True or false: a Labrador retriever makes a better family pet than a pit bull terrier. True or false: it’s better to start with a puppy than with an adult dog. True or false: a dog not raised in a loving home from the start probably has too much baggage to be adoptable.
Despite all the folklore and media hype, answering “true” to any of the above questions can result in adopting a dog who has serious behavior problems. Making blanket generalizations about a dog’s breed, background or age can be risky. Why? Because nature and nurture are both part of the formula for a dog’s personality, trainability and friendliness.
I do a lot of behavior assessments at Top Notch Dog and of shelter dogs through my volunteer work at Saving Grace. I have assessed little, cute-looking puppies who nevertheless were already aggressive with humans, other dogs, and unsafe to place in a home. I have seen Labrador retrievers who threaten children and pit bulls whose worst fault is that they give too many kisses. The truth is that troubled dogs can come from conscientious homes or breeders. And a truly wonderful dog from tough circumstances is still a wonderful dog (even if they are from a shelter, a puppy mill raid, or an abandonment).
Since stereotypes are not the best way to avoid disaster, what should the average person look for in their next canine companion? The key is not to make assumptions, but rather to evaluate each dog as an individual. Fortunately there are temperament tests developed for this purpose. Just like human personality tests, they have their strengths and limitations, but the one I use is especially helpful and the results tend to be predictive. It is called Assess-a-Pet® and helps match the right dog with the right family by focusing on the most important quality in a safe, trainable family companion: sociability.

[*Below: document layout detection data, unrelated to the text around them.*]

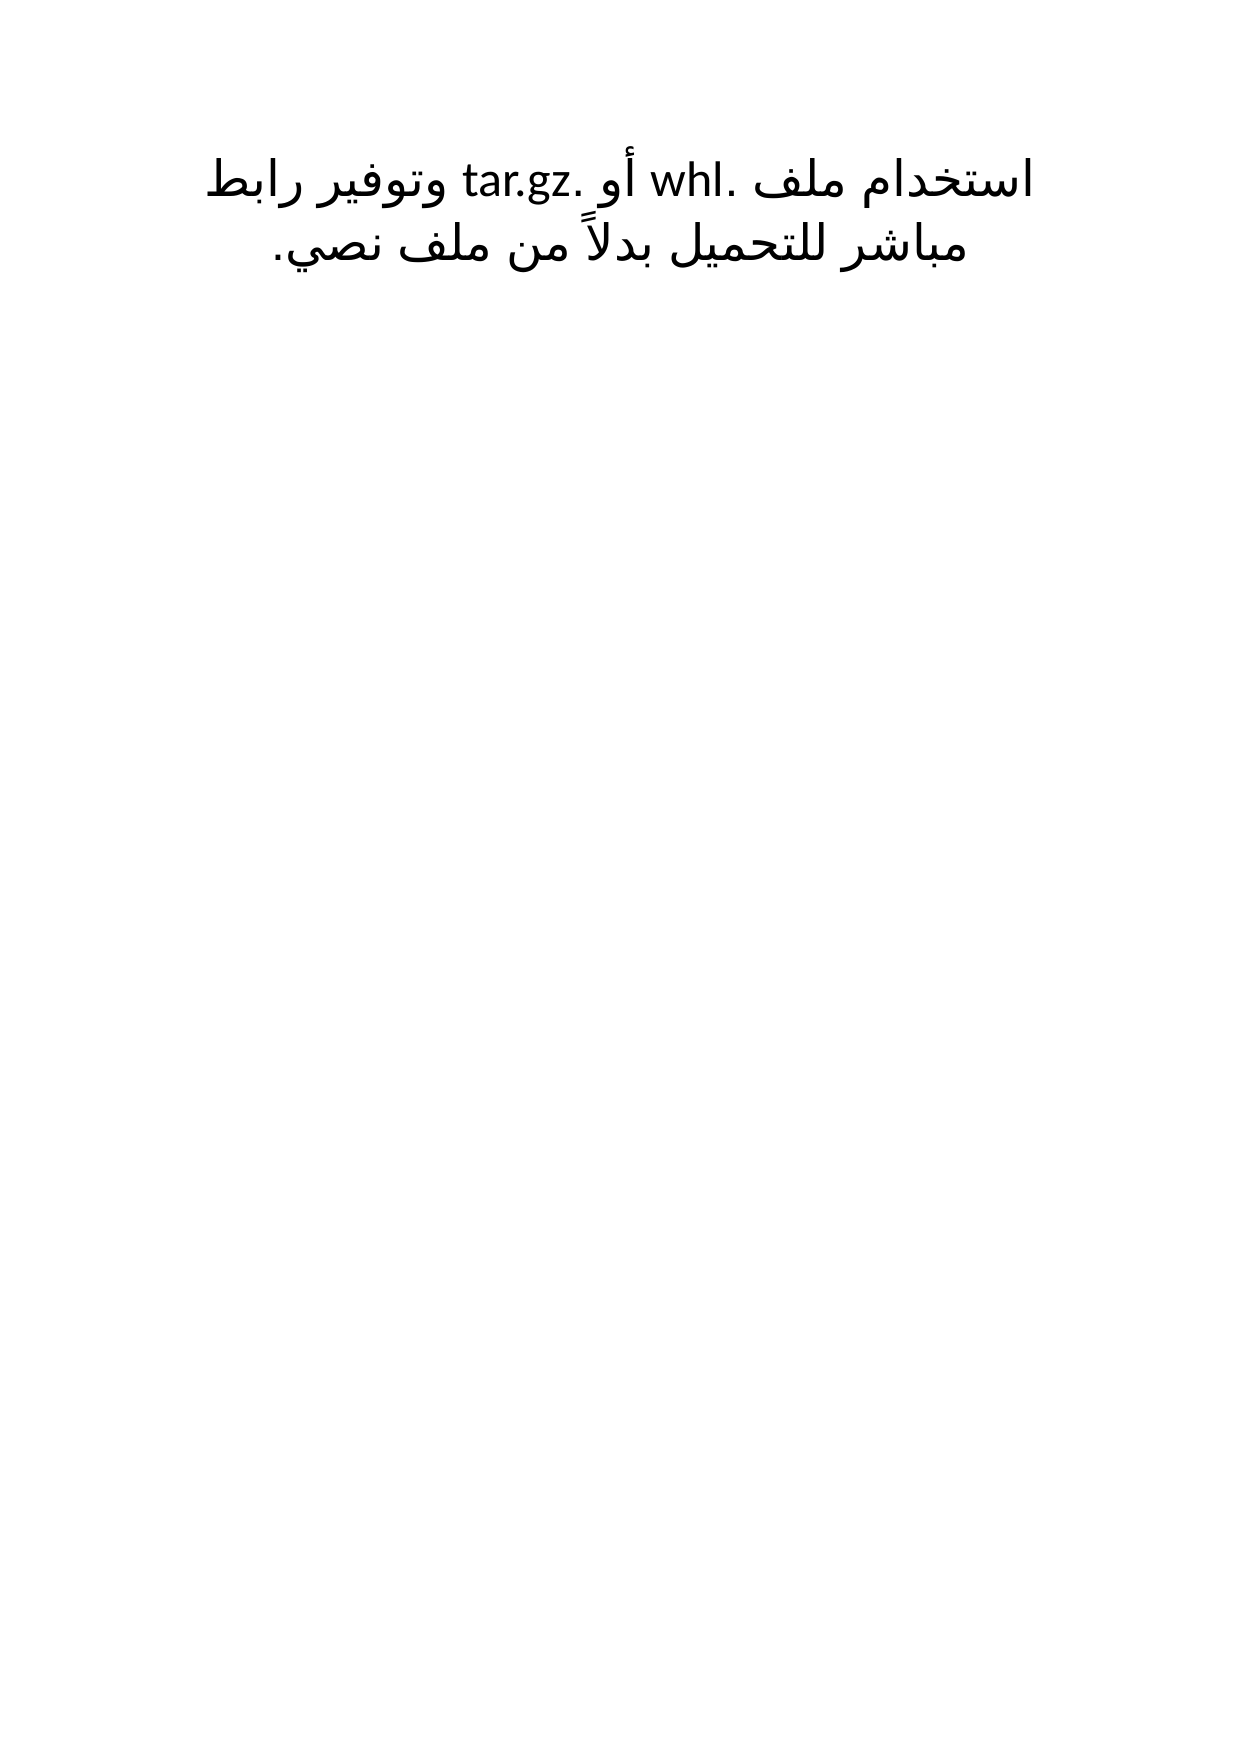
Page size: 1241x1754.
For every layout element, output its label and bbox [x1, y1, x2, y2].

text [148, 148, 1093, 271]
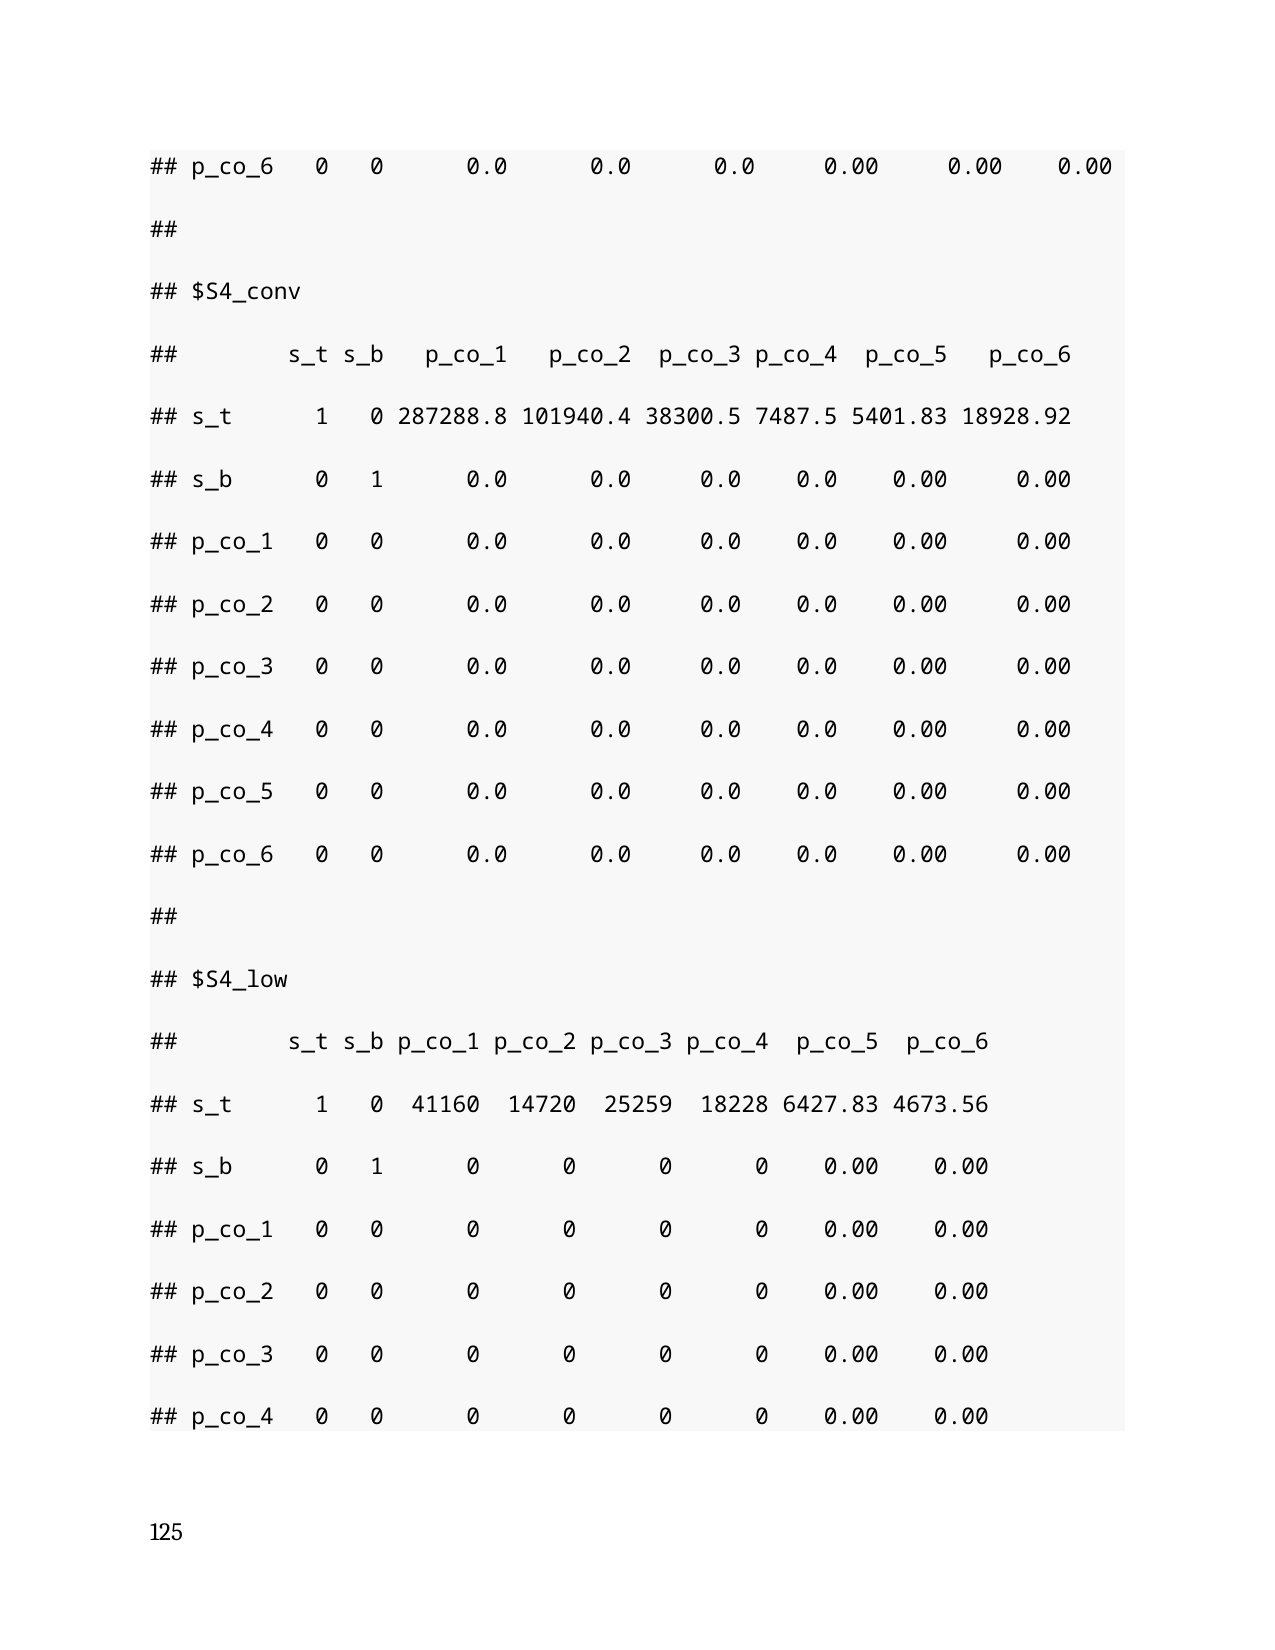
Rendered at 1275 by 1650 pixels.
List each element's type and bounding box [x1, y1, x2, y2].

text [150, 150, 1125, 1431]
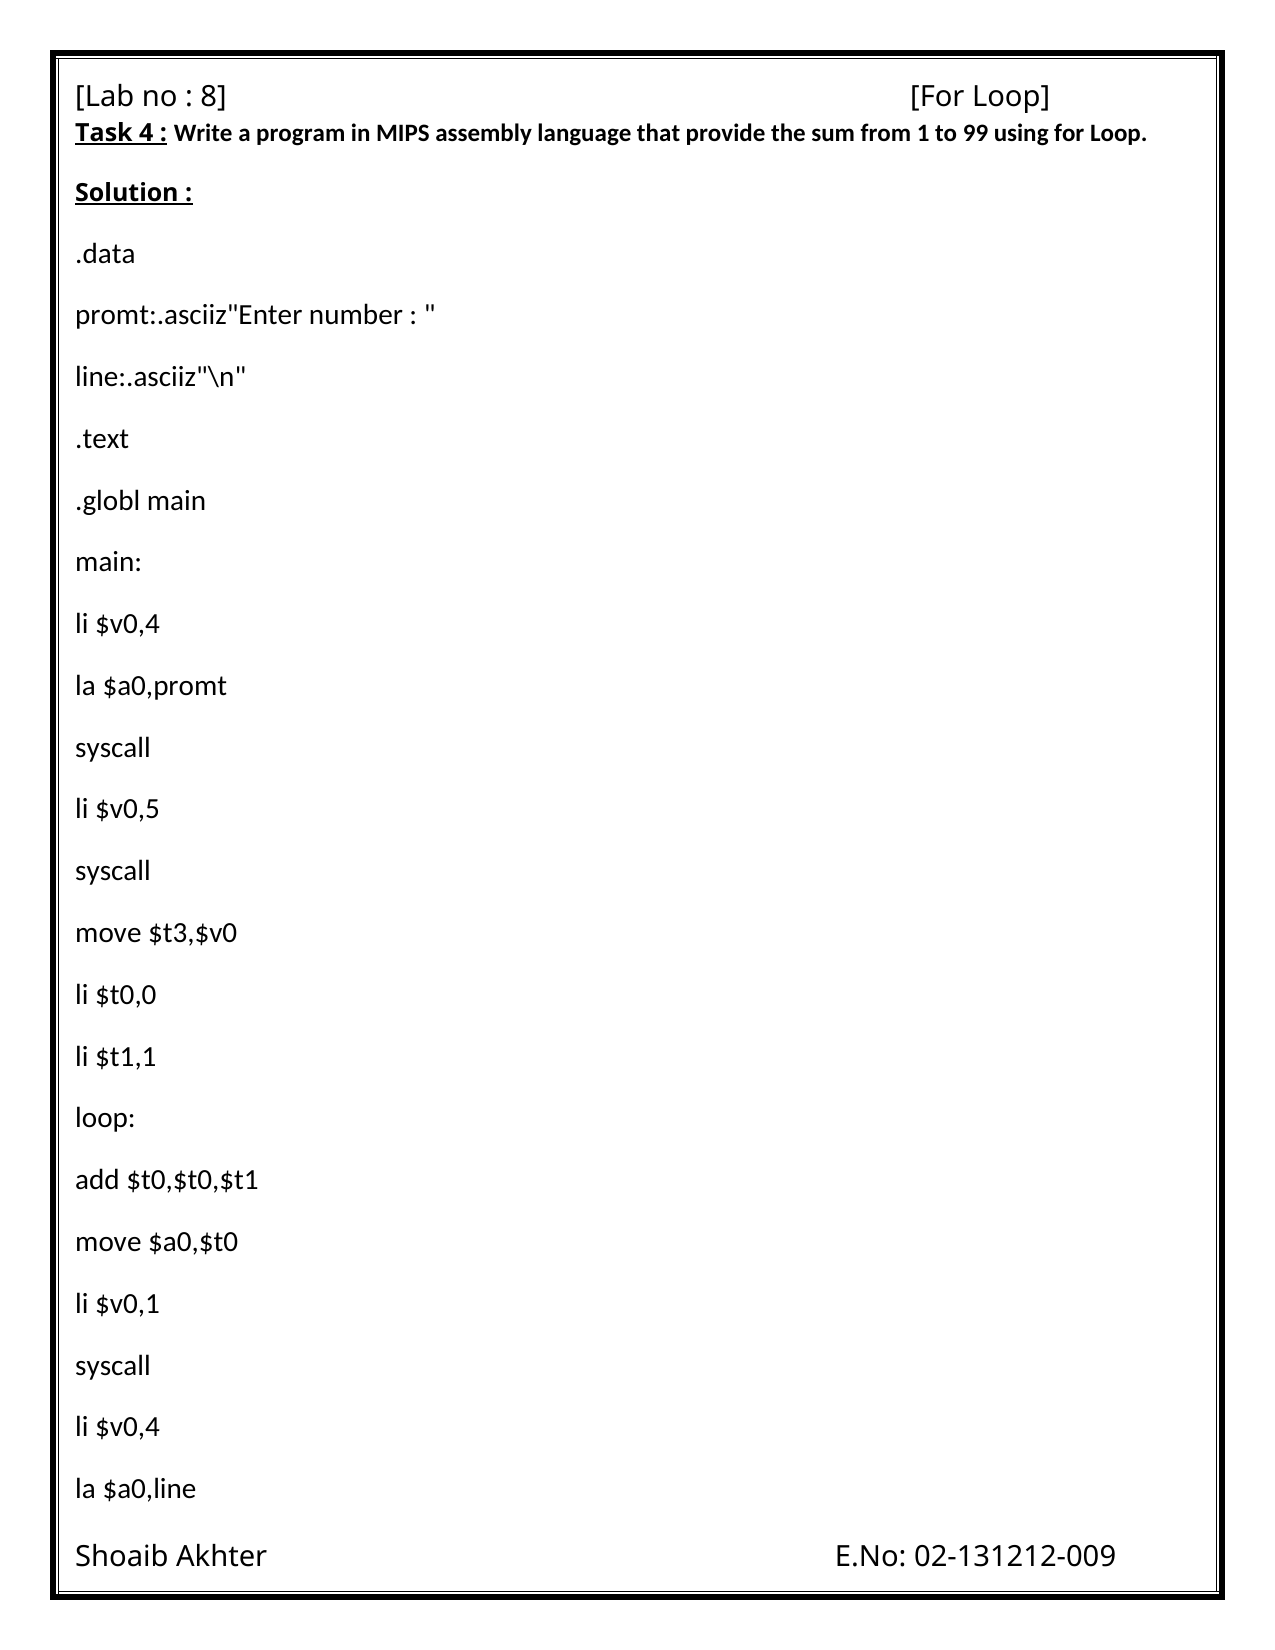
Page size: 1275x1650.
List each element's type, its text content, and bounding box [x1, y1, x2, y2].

A dog who is generally highly sociable with people, that is, one who is most interested in sustained, gentle, connections with people, is less likely to bite. After all, at some point people and dogs who live together will get on each other’s nerves. The kids may bug the dog, or the dog may test the patience of the adults. But if you have a truly sociable dog who prefers people over all else, the chance of a disagreement resulting in a dog bite are much slimmer. A dog who is truly affiliative towards people is easier to train, easier to take care of, easier at veterinary appointments, and more fun to have around in general. This concept was first recognized, studied and understood by Sue Sternberg, a dog trainer and innovator in the field of animal sheltering who developed the Assess-a-Pet test (which itself has now been studied).
I remember assessing an adorable puppy who was being considered by a family for adoption. I recommended my clients not adopt the dog because the test revealed that he showed almost no signs of true sociability. Even the three year old daughter noticed his aloof behavior, and asked her mother why the dog didn’t like her. That is the sort of dog who is much more likely to bite.
Of course it’s important to consider breed and breed mix. After all, humans have created dog breeds because they wanted to create predictable traits. Just make sure you judge individual dogs not primarily on what they look like, what color or breed they are, who their parents were, or where they came from, but rather based on their degree of sociability with humans and other dogs, and you’ll be much more likely to end up with a loving, fun, safe companion.
That’s the good news. The bad news is that, in my experience over the last 10 years, it is getting harder and harder to find such dogs. This is probably for a variety of reasons, including population density of humans, spay-neuter campaigns, shelter transfer programs, dynamics that drive purebred dog breeding, and the huge variety of reasons that people keep dogs in their lives and the preferences they have. Your best bet is to know what to look for, regardless of where you get your next dog. To learn how to identify sociability and behaviors that may point to aggression down the line, read Successful Dog Adoption by Sue Sternberg. Happy Kids, Happy Dogs also has advice and photos of what to look for in your next family companion. Finally, you may find helpful the Links page of my website, which has a section called Choose the Right Dog. Good luck in your search!